Rabu, 21 Desember 2011

[Koran-Digital] EDITORIAL Kejernihan Mesuji

Konflik dan penindasan yang berlarut-larut antara yang kuat serta kuasa dan warga yang lemah tak berdaya juga adalah pelanggaran HAM."

PEMBANTAIAN keji di Mesuji amat mengguncang rasa kemanusiaan. Karena itu, publik heran mengapa kekejian seperti itu masih saja terjadi di negara yang sudah 66 tahun merdeka.

Seperti biasa kehebohan selalu mengundang banyak pihak untuk terlibat dan dilibatkan. Pemerintah turun tangan, DPR turun tangan, LSM turun tangan, dan pemuka masyarakat ikut bicara. Pemerintah membentuk tim pencari fakta, DPR menerjunkan tim pencari fakta, media menerjunkan tim investigasi, dan tim advokasi mengadu ke sana kemari.

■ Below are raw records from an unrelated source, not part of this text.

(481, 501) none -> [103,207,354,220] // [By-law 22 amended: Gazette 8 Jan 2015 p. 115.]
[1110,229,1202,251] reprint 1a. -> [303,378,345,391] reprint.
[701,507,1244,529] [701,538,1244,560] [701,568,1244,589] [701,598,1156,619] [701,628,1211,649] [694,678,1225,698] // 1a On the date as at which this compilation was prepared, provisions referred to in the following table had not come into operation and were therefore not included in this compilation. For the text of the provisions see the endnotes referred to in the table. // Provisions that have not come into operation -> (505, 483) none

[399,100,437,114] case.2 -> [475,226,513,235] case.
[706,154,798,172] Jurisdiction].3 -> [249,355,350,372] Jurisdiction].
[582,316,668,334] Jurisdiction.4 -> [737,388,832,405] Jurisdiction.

Tim pencari fakta pemerintah yang diketuai Wakil Menteri Hukum dan HAM Denny Indrayana belum menyimpulkan hasilnya. Sebaliknya, tim Komisi III DPR sudah membeberkan hasil temuan dari sebuah kunjungan singkat ke lokasi. Paling tidak melalui talk show televisi.

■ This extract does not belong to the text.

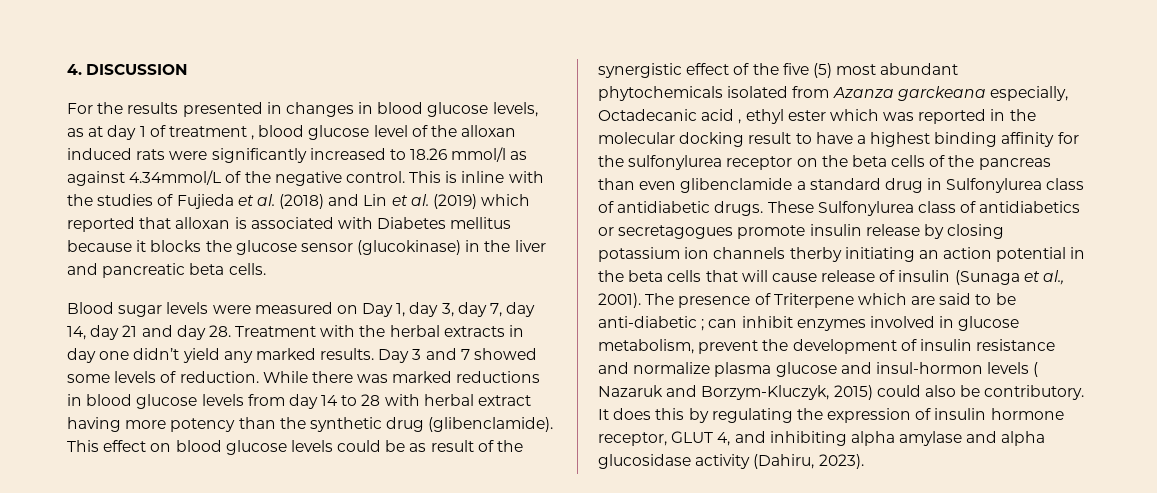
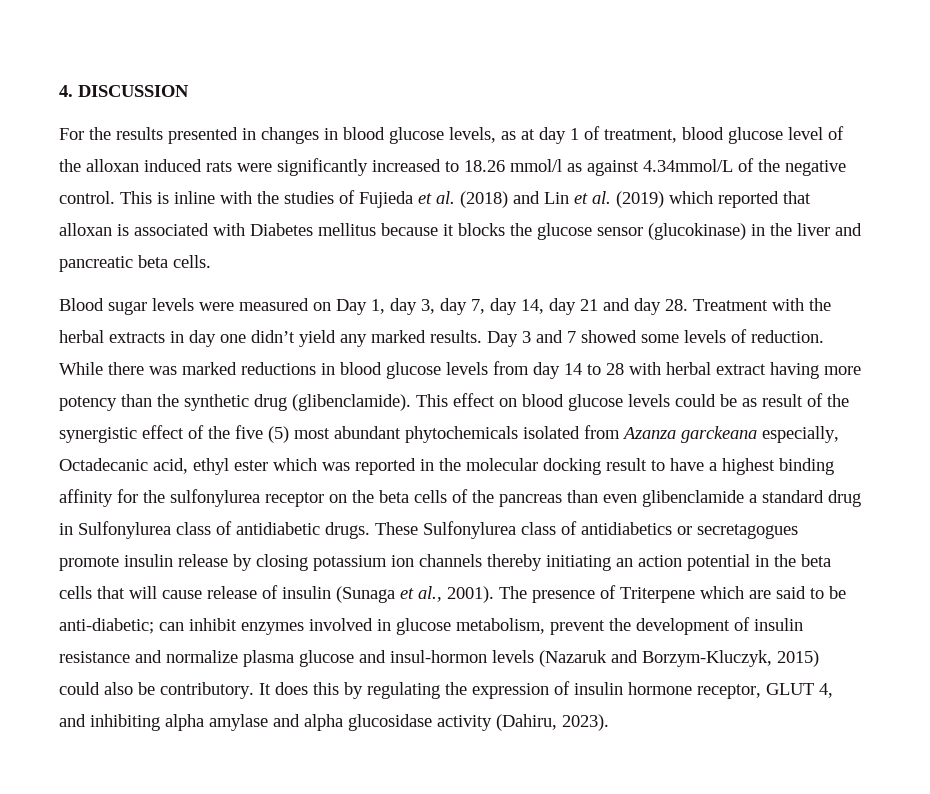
[168,126,255,140] treatment , -> [604,129,677,143] treatment,
[701,109,742,124] acid , -> [153,458,188,474] acid,
[789,247,842,262] therby -> [487,554,542,571] thereby
[598,316,705,331] anti-diabetic ; -> [59,618,154,634] anti-diabetic;
[1033,362,1039,377] [598,385,663,397] ( Nazaruk -> [539,650,607,667] (Nazaruk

Kita tidak ingin kasus Mesuji disederhanakan menjadi semata masalah pembantaian keji yang me langgar hak asasi manusia. Juga tidak boleh disederhanakan sebatas manipulasi teknik edit video. Kepolisian, sebagai pihak yang dituduh terlibat, mengangkat soal manipulasi edit video yang dicurigai menggabungkan lokasi di Thailand dan Sumatra.

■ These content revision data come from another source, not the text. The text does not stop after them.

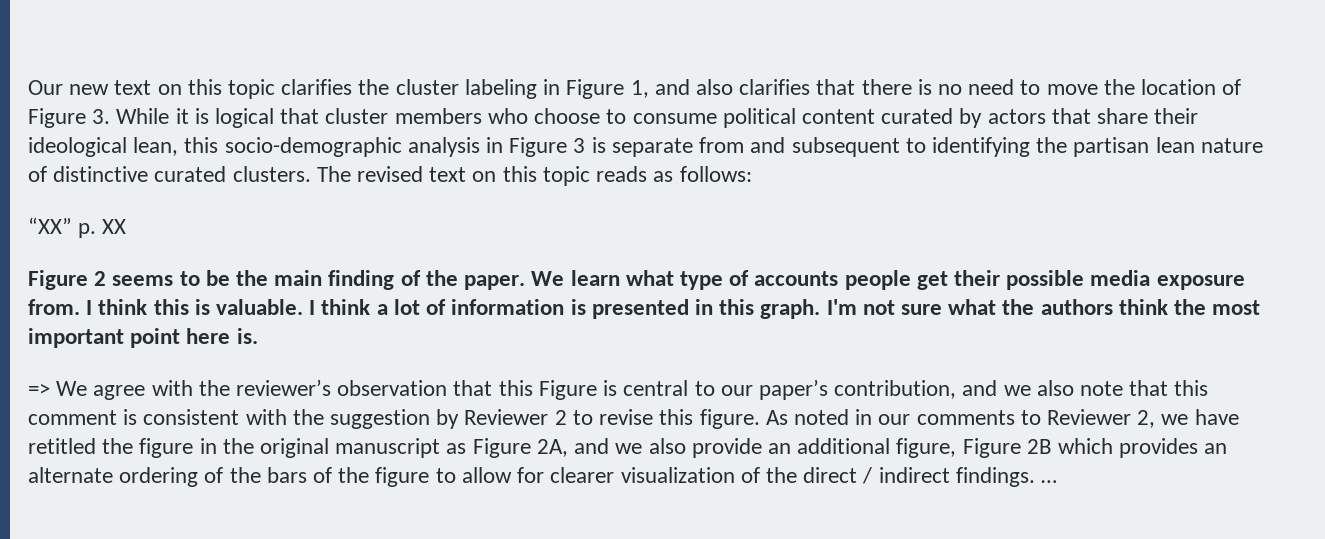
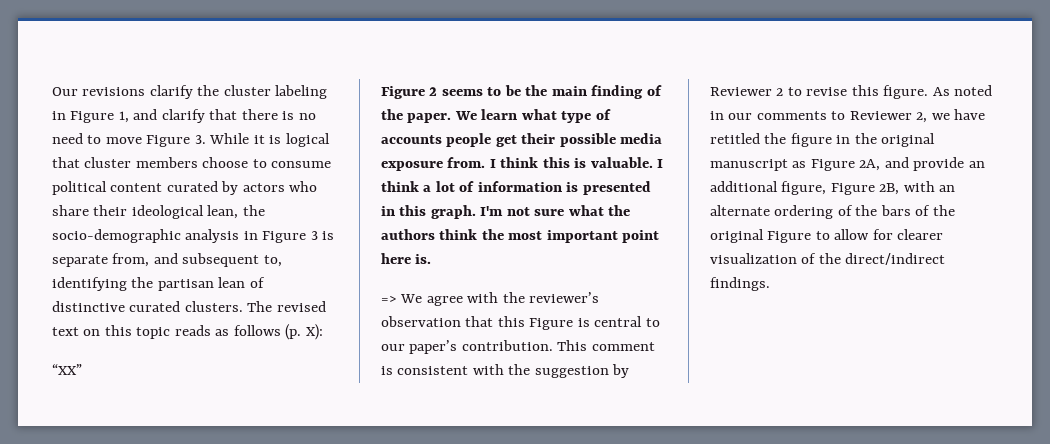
[69,79,353,99] new text on this topic clarifies -> [82,85,193,99] revisions clarify
[695,79,811,95] also clarifies -> [161,109,205,123] clarify
[1103,79,1242,95] the location of -> (142, 140) none
[487,108,528,124] who -> (198, 162) none
[1051,108,1091,124] that -> [289,181,318,192] who
[184,137,219,153] this -> [242,205,265,216] the
[699,137,745,153] from -> [112,253,150,267] from,
[905,138,926,153] to -> [263,255,282,267] to,
[1200,138,1263,153] nature -> (246, 282) none
[679,166,752,182] follows: -> [233,324,323,340] follows (p. X):
[78,219,127,238] p. XX -> (82, 369) none
[834,380,1209,399] contribution, and we also note that this -> [461,340,588,351] contribution. This
[615,438,686,454] we also -> (909, 162) none
[1026,438,1199,458] 2B which provides -> [879,181,935,195] 2B, with
[375,467,430,487] figure -> [710,229,812,243] original Figure
[803,467,1057,487] direct / indirect findings. … -> [845,253,946,265] [710,277,770,291] direct/indirect findings.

Hampir semua yang peduli pada kasus Mesuji sepakat bahwa telah terjadi penggorokan yang amat mengganggu rasa kemanusiaan. Na mun, pembantaian di Mesuji hanya gunung es dari sebuah permasalahan besar dan berlarut.

Karena itu, kasus Mesuji, baik yang di Lampung maupun Sumatra Selatan, harus diselesaikan mulai dari hulu. Kasus serupa diyakini juga terjadi di daerah lain, seperti di Kalimantan, Sulawesi, dan Papua.

Apa saja masalah di hulu itu? Pertama, sampai sekarang Indonesia tidak menjalankan undang-undang agraria. Kedua, telah terjadi tumpang-tindih antara regulasi di bidang kehutanan, perkebunan, dan tata ruang. Prinsip padu serasi antara tata ruang, kehutanan, dan perkebunan dilabrak sesuka hati. Siapa yang kuat bayar, dia yang menang. Ketiga, negara masih saja mengabaikan hak ulayat dan dengan gampang mengklaim lahan-lahan sebagai tanah negara.

Dalam semangat koruptif tidak mengherankan bila pemerintah, termasuk pemda, memberi izin lahan beribu-ribu hektare kepada perusahaan tertentu.
Dengan luas yang eksesif, konflik dengan penduduk terbuka lebar.

Keempat, tentara dan polisi tidak boleh menjadi satpam perusahaan. Mereka, terutama polisi, adalah aparatur yang dibiayai negara untuk melindungi semua warga negara tanpa kecuali. Juga, perusahaan dilarang memelihara sipil bersenjata seperti pamswakarsa.

Lalu, kelima, harus ada sinkronisasi produk undang-undang. UU Perkebunan searah dan senapas dengan UU Kehutanan. UU Hutan Lindung searah dan senapas dengan UU Pertambangan.

Pelanggaran hak asasi tidak semata soal kekejian pembunuhan. Konflik dan penindasan yang berlarutlarut antara yang kuat serta kuasa dan warga yang lemah tak berdaya juga adalah pelanggaran HAM.
Itu pun masih sangat menggejala di Indonesia, tidak cuma di Mesuji.